▶ **WHAT YOU WILL DO**
Extract every line starting at the line that contains "psychologiques et historiques" and ending with the final line of the data, inclusive; give only those lines, word for word.

Dataset entries
#####
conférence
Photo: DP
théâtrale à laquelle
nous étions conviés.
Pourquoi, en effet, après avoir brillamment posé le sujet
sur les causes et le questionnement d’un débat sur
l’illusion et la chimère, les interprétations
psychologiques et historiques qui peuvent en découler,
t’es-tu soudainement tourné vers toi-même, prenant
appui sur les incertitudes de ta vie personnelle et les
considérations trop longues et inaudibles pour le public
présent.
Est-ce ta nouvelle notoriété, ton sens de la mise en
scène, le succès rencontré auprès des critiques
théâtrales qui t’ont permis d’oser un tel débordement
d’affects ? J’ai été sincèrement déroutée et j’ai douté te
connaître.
#####
▶ **RESULT FOR THIS TASK**
psychologiques et historiques qui peuvent en découler,
t’es-tu soudainement tourné vers toi-même, prenant
appui sur les incertitudes de ta vie personnelle et les
considérations trop longues et inaudibles pour le public
présent.
Est-ce ta nouvelle notoriété, ton sens de la mise en
scène, le succès rencontré auprès des critiques
théâtrales qui t’ont permis d’oser un tel débordement
d’affects ? J’ai été sincèrement déroutée et j’ai douté te
connaître.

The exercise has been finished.